Can Annie Proulx’s New Book Meet Climate Crisis Urgency?
How much have we spurned our wetlands? For an answer, in the U.S., you needn’t look much beyond idiom. Here, we get “swamped” and “bogged down” at work, then rise from our chairs with nasty cases of “swamp ass.” A candidate can run for president claiming to “drain the swamp.” And he can win, then attempt to do so not metaphorically, but rather literally.
Thus Annie Proulx’s new book—Fen, Bog and Swamp: A Short History of Peatland Destruction and Its Role in the Climate Crisis, out September 27—should land as an acute corrective. Proulx lived in peaty Port Townsend until recently, and she understands the American disdain for wetlands. After the Civil War, as the U.S. swelled, she writes, “this was a country of rich absorbent wetlands that increasingly no one wanted and most despised.”
Yet, vitally, certain wetlands—fens, bogs, swamps—create peat, “partially rotted and compressed plant material” that has settled in the water. It happens to be a key CO2 sink, covering about 3 percent of the earth, more than all the rain forests together. Per one study, each hectare of peatland that’s removed releases 2.1 tons of carbon in a year. Wetlands mediate floods and pollutants. So peat, ugly and obscure, needs an advocate. It needs a powerhouse storyteller, a gifted environmentalist, one particularly suited to elucidating peat’s importance. It needs, it would seem, Annie Proulx.
Before her Pulitzer for The Shipping News, before her short story “Brokeback Mountain” became fodder for a Hollywood film, before her mammoth novel about trees, Annie Proulx cut her teeth writing about salads, cider, and grapes—a sort of homesteading gourmand. Fen, Bog and Swamp is her first non-memoir, nonfiction book since those early how-tos, both a career swerve and a return to her roots. The focus lands not on human characters, as in her fiction, but firmly on the natural world.
This is where Fen, Bog and Swamp hits trouble.

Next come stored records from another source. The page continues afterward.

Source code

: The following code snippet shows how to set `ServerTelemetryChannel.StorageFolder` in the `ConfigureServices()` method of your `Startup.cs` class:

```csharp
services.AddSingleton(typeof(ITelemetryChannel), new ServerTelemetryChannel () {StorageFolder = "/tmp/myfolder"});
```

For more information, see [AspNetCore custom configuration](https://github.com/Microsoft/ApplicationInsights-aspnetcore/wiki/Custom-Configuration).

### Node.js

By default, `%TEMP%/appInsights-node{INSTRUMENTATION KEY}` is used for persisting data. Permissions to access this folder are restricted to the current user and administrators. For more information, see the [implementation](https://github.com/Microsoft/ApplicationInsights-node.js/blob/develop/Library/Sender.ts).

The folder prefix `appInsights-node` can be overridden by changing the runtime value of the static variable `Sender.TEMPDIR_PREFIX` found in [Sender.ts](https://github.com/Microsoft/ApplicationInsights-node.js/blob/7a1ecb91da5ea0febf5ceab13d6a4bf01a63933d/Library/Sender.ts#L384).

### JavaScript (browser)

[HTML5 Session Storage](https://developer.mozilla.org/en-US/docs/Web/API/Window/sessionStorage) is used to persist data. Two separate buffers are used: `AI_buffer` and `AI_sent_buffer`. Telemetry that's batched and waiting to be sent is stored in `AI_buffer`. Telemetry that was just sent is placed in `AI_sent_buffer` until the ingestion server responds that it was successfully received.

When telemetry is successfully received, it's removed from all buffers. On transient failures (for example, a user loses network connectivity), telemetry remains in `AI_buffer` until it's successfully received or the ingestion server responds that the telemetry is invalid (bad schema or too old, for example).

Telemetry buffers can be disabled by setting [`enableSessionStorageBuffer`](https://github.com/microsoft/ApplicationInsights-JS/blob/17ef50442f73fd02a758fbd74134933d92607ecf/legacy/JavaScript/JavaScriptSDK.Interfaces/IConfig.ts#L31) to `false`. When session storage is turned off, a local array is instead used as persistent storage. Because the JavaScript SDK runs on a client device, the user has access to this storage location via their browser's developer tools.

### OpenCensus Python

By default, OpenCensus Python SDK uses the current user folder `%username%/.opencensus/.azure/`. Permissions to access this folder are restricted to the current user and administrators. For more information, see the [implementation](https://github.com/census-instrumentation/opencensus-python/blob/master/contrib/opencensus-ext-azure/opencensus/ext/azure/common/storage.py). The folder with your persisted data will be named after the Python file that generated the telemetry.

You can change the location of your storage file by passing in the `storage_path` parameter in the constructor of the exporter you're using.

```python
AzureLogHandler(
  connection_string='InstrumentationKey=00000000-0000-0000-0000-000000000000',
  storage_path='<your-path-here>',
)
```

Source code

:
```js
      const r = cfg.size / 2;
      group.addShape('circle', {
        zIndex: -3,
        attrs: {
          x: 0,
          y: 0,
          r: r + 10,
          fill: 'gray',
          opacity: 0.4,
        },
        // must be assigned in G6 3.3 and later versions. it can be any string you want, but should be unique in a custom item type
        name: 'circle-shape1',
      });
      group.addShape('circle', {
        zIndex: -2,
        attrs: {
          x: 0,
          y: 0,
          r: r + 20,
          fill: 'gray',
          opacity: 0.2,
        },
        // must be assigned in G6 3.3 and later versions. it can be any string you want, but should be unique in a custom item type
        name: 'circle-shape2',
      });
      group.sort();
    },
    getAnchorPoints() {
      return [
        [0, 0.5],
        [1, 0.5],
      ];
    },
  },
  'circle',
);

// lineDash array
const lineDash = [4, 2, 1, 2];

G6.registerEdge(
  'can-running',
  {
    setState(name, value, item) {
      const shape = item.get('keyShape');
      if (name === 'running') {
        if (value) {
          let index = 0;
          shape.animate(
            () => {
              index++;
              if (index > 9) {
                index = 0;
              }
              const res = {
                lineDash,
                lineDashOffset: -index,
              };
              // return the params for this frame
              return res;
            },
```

In her finest works, Proulx engrosses us with story and character. Yet here she is content to begin with a section called “Discursive Thoughts on Wetlands,” perhaps the least salable phrase I can imagine and an apt title for her whole project. To start, she writes that she likes “tracing ideas and their connections to unlikely places and old books…. I am easily enchanted when an odd idea or phrase looms on a page.”
Quickly, her enchantment gets the better of her. Her discursiveness flows well beyond wetlands. We get a childhood reminiscence about a swamp, several pages on clear-cuts and fires in the Amazon, scattered thoughts on climate change’s links to the pandemic, a stretch pondering Thoreau’s wandering ways, which leads to Proulx mentioning ecologist Charlie Crisafulli, who discovered a “parsley fern” growing in the ashes after Mount St. Helens erupted. What does Crisafulli have to do with peatlands? Unclear! But no matter, because now Proulx is on to Charles Wohlforth’s The Whale and the Supercomputer, which isn’t about wetlands either.
Some writers can make such topical wanderlust thrilling, stitching together a bright quilt. Proulx seems content to pull out various scraps of fabric and leave them in a pile. Some of these bits are compelling on their own. The book comes to life in flashes of odd anecdote and memoir, in bright insights. “I came away from that wetland,” she writes after a childhood reminiscence, “sharing my mother’s pleasure in it as a place of value but spent years learning that if your delight is in contemplating landscapes and wild places the sweetness will be laced with ever-sharpening pain.”
Yet over the book’s 172 pages, plus citations, she doesn’t seem to have learned from another of her insights: “Many fens, bogs and swamps show the human need for a story.” The book is stuffed with factoids, anecdotes, digressions, and historical quibbles, but never coheres into a singular story. There is one here: For centuries, European cultures and their global tentacles have scorned wetlands and erased them. By 198o, about half of U.S. wetlands were gone.
That narrative obscurity is a baffling shame. I now know far too much about a minor historical dispute on the exact location of the Battle of Teutoburg Forest, where German tribes defeated Romans in a bog. And I know far too little about, say, conservationists—either historical or present—setting an example of how we might save and restore our wetlands. Such stories should be a pressing matter, especially for a writer. What better tool than story can make the scattered, immense, data-riddled conundrum of climate change comprehensible and immediate?
More than anything, the book needs a bracing edit. In fact, it’s already gotten one. In July, Proulx published “Swamped” in The New Yorker. Mostly, the article’s 6,000 or so words come from the book. In the magazine they arrive tightened, shaped. But in the book, unable or unwilling to meet crisis with the clarity it demands, Proulx remains a writer mired in her own curiosities.